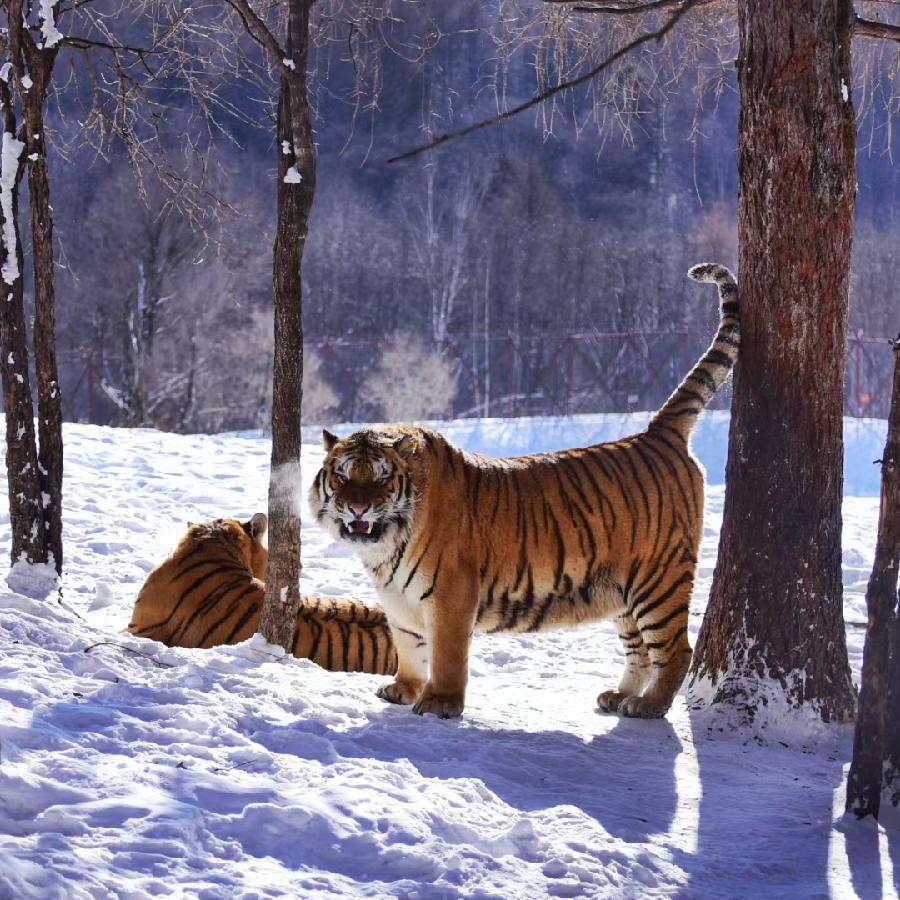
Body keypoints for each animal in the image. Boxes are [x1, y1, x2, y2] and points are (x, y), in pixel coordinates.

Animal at [308, 264, 739, 719]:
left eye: (380, 478)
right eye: (342, 476)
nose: (357, 508)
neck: (385, 547)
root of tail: (657, 433)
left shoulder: (451, 593)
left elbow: (446, 655)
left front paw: (440, 702)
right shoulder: (397, 600)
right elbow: (408, 646)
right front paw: (402, 688)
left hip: (659, 579)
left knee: (675, 650)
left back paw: (649, 705)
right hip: (622, 588)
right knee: (637, 648)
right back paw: (619, 696)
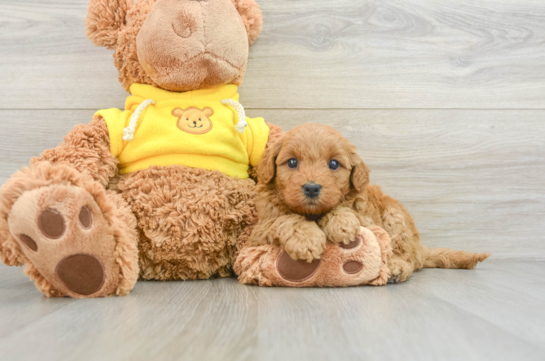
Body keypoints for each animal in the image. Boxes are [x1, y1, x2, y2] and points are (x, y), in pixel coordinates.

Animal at [251, 122, 488, 282]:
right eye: (292, 162)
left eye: (333, 164)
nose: (311, 187)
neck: (314, 214)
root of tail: (420, 247)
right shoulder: (259, 230)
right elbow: (285, 218)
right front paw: (306, 240)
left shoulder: (368, 221)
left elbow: (344, 211)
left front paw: (342, 224)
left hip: (396, 219)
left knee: (409, 259)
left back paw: (396, 267)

## TO DO
Skipping every picture, reproduce the records word for word.

## FINISHED EXERCISE
Body keypoints for each animal in the image. Boxes are [x1, y1, x2, y2] and points are (x, y), in pixel coordinates.

Animal at [308, 264, 739, 719]:
left eye: (380, 478)
right eye: (342, 476)
nose: (357, 508)
neck: (385, 547)
root of tail: (657, 433)
left shoulder: (451, 593)
left elbow: (446, 655)
left front paw: (440, 702)
right shoulder: (397, 600)
right elbow: (408, 646)
right front paw: (402, 688)
left hip: (659, 579)
left knee: (675, 650)
left back paw: (649, 705)
right hip: (622, 588)
right knee: (637, 648)
right back paw: (619, 696)
Body keypoints for each animal in the image. Boxes are [x1, y1, x2, y2] and points are (x, y), in pixel coordinates.

Animal at [251, 122, 488, 282]:
right eye: (292, 162)
left eye: (333, 164)
nose: (311, 187)
neck: (314, 214)
root of tail: (420, 247)
right shoulder: (259, 230)
right elbow: (285, 218)
right front paw: (306, 240)
left shoulder: (368, 221)
left elbow: (344, 211)
left front paw: (342, 224)
left hip: (396, 219)
left knee: (409, 259)
left back paw: (396, 267)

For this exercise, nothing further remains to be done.